Politics & Government

Tacoma Muslims end month-long Ramadan observance

Tacoma Muslims celebrated the end of their holy month with prayer, food and a piñata for the kids.

Members of the Mas’Alah Muslim Center celebrated Eid al-Fitr on Tuesday. The holiday marks the end of Ramadan, the month-long period of worship and repentance in which Muslims abstain from food or drink from sunrise to sunset.

“I want to celebrate, to just be with the community,” said Emad Ahmed, who attended Tuesday’s ceremony with his two sons, Amro and Ahmed. The boys, ages 3 1/2 and 6, didn’t skip eating, but their father strictly followed the rules of the fast.

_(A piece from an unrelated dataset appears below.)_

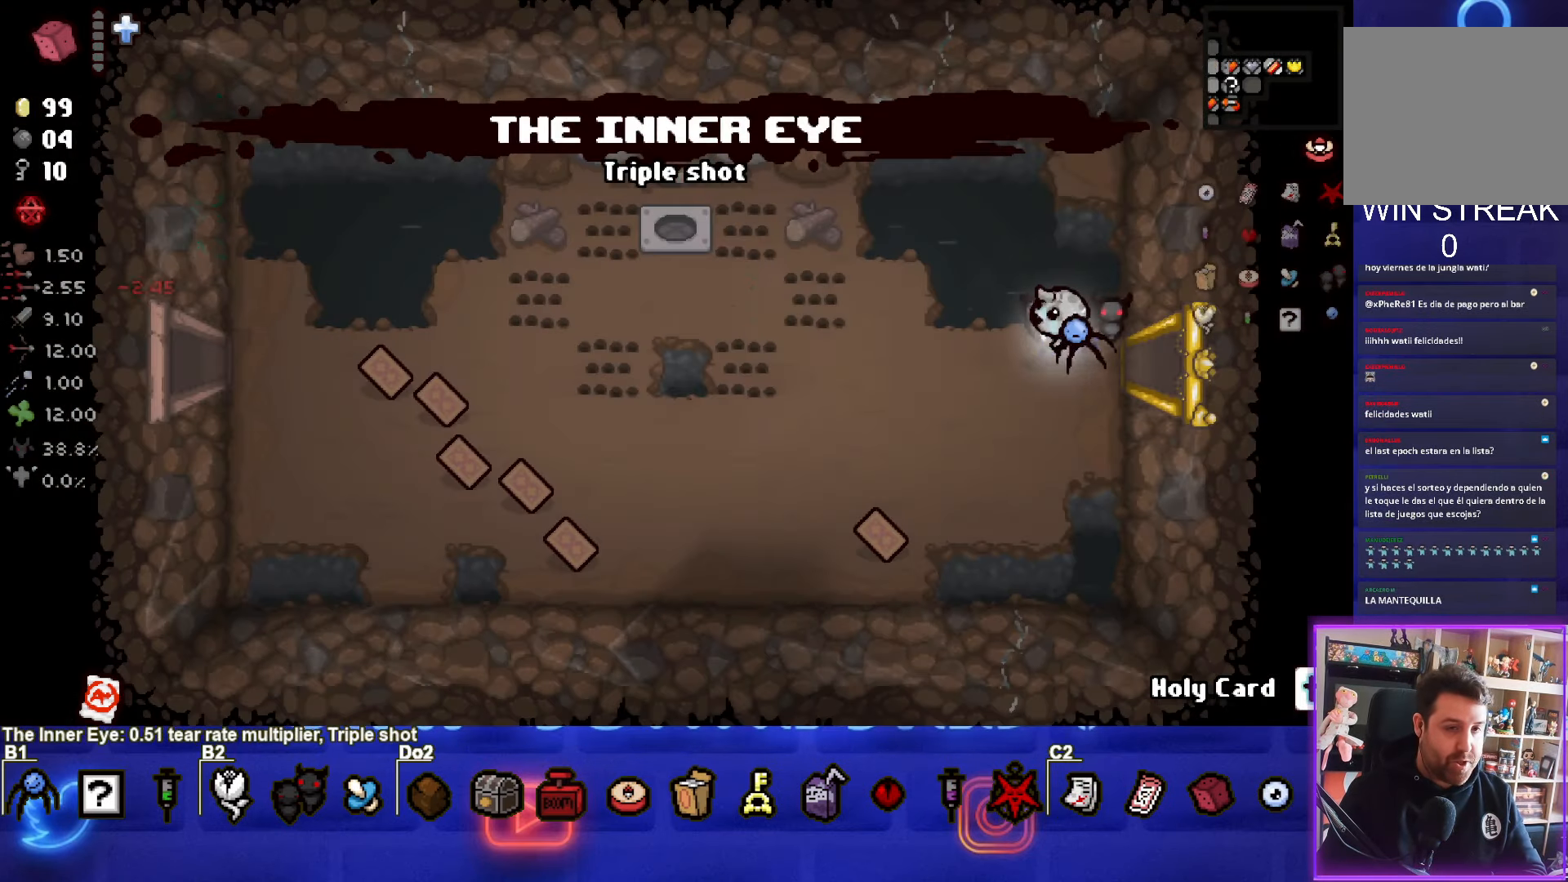
{"buttons": ["SQUARE"], "left_stick": "left", "events": [[217, "SQUARE", "down"]]}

Ahmed and his sons are immigrants from Northern Sudan, and while he’s been in the U.S. for 2 1/2 half years, the boys have spent only a month in the states.

Their family is not alone. The Hilltop-based center has welcomed immigrants from around the Muslim world, including Pakistan, Saudi Arabia, Syria and Yemen.

The center has also attracted a large following of African-American converts in Tacoma.

About 20 members of the center took part in the morning prayer on a basketball court outside McCarver Elementary School. Several others joined them later for a barbecue meal, gifts for the children and more prayers throughout the day.

Abdlateef Godfry converted to Islam in 2002, three months after serving a 90-day prison sentence for driving without a license and unpaid traffic tickets.

Godfry said he saw the positive impact Islam had on many family members. He said it was their example that inspired him to convert.

“It’s a beautiful life,” Godfry said.

Many of the same reasons attracted Rasheedah Shahdid. The 81-year-old former small business owner converted to Islam when she was 15 and living in New York.

Shahdid, 81, said she was drawn to the religion after seeing to positive effects it had on her community. The local Mosque taught young people basic home education skills like how to cook and clean, while also teaching lessons from the Kuran.

“It taught you how to take care of yourself,” she said.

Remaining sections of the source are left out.